**Records for the task**
++++++++++++++++++++
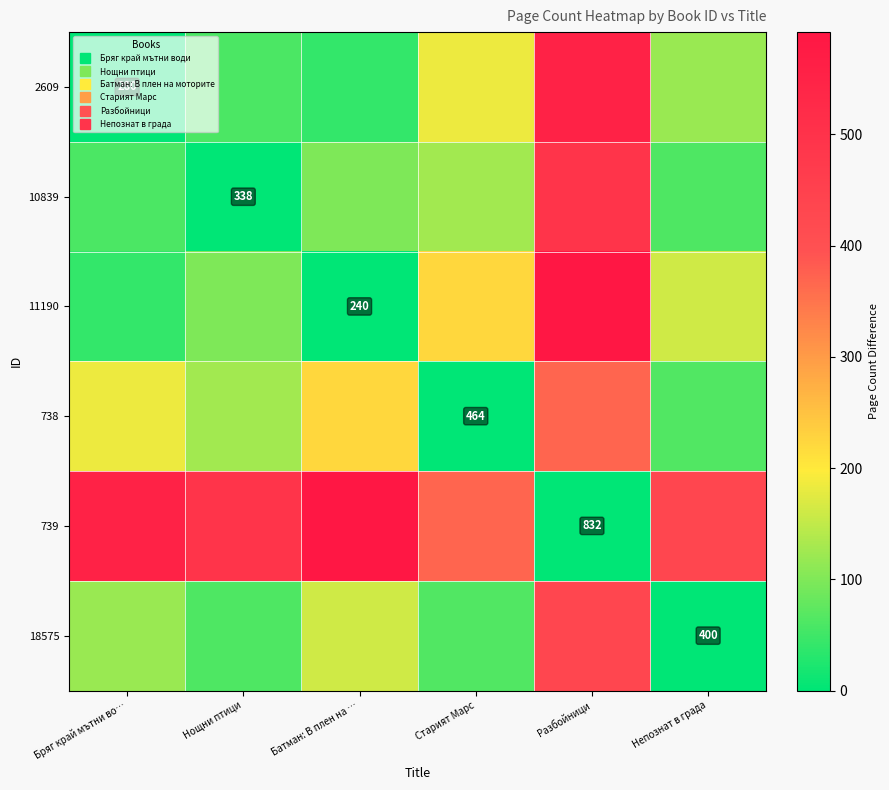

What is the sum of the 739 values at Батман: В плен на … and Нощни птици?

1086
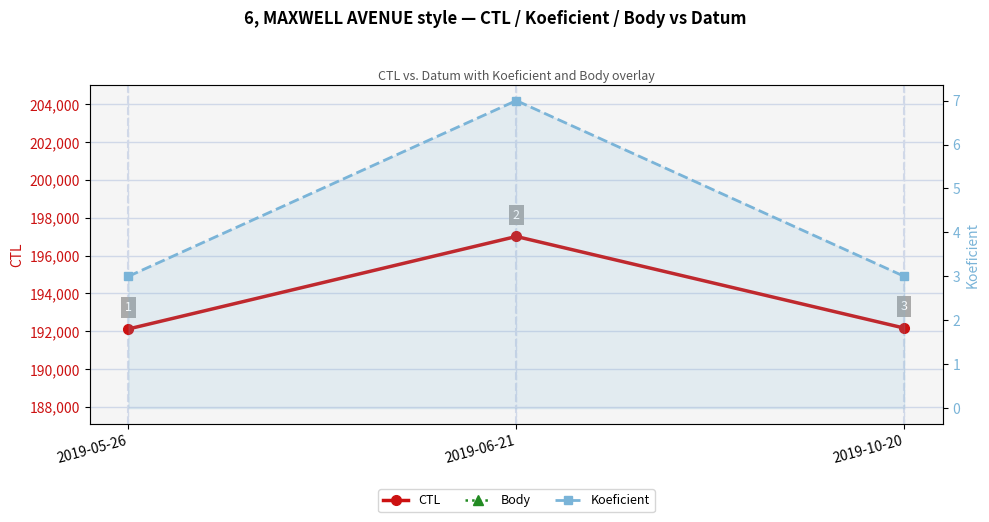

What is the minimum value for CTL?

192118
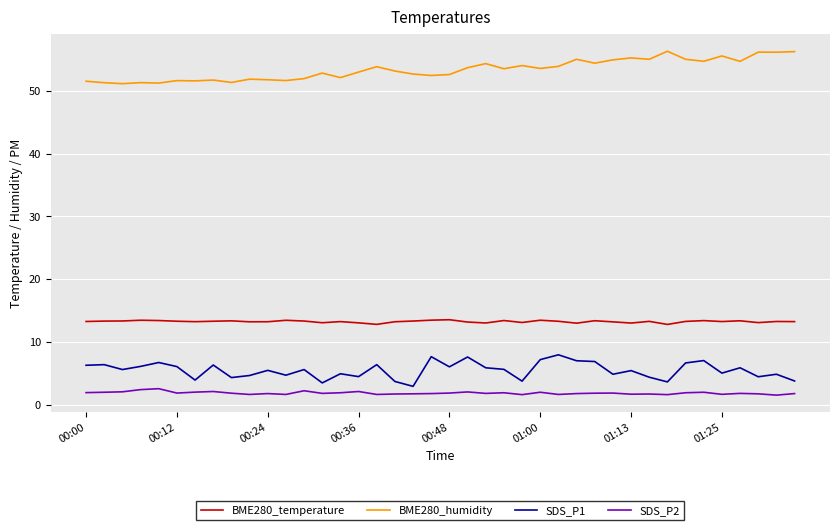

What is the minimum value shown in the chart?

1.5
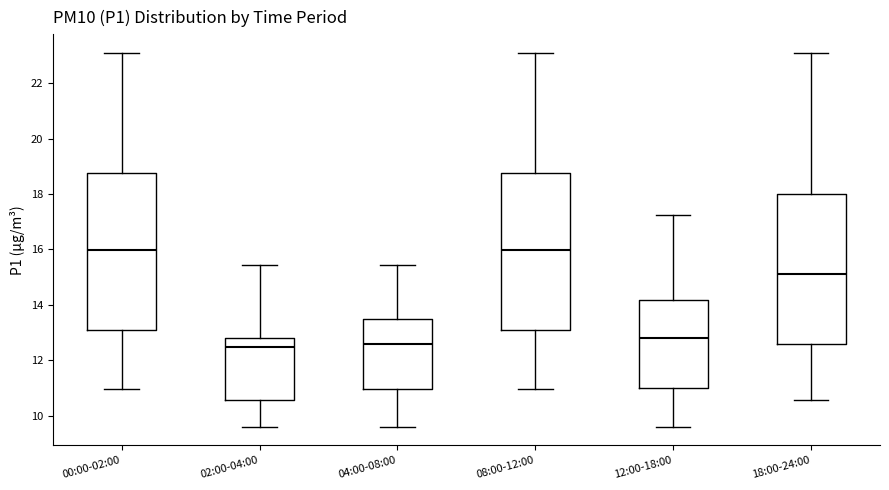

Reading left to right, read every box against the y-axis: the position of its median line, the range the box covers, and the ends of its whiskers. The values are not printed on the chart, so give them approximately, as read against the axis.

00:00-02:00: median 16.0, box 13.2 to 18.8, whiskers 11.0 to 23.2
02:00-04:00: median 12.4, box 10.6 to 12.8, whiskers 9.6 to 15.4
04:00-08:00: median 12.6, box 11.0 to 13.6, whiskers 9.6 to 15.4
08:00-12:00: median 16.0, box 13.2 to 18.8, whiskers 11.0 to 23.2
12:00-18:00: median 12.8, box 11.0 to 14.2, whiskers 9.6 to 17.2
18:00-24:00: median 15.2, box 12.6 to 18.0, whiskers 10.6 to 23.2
++++++++++++++++++++
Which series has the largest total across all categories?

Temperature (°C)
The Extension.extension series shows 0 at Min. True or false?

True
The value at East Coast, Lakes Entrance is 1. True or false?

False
++++++++++++++++++++
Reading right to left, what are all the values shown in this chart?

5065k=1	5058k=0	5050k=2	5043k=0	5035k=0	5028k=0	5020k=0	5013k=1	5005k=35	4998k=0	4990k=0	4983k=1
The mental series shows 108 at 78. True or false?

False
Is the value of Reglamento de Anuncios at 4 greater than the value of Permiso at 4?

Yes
++++++++++++++++++++
**Task directions**
Copy out everything in the listing from the line containing "What is the sum" down to the line containing "Reading left to", both of those lines included, leaving out the pictures.

**The completed task**
What is the sum of the 739 values at Батман: В плен на … and Нощни птици?

1086

What is the minimum value for CTL?

192118

What is the minimum value shown in the chart?

1.5

Reading left to right, read every box against the y-axis: the position of its median line, the range the box covers, and the ends of its whiskers. The values are not printed on the chart, so give them approximately, as read against the axis.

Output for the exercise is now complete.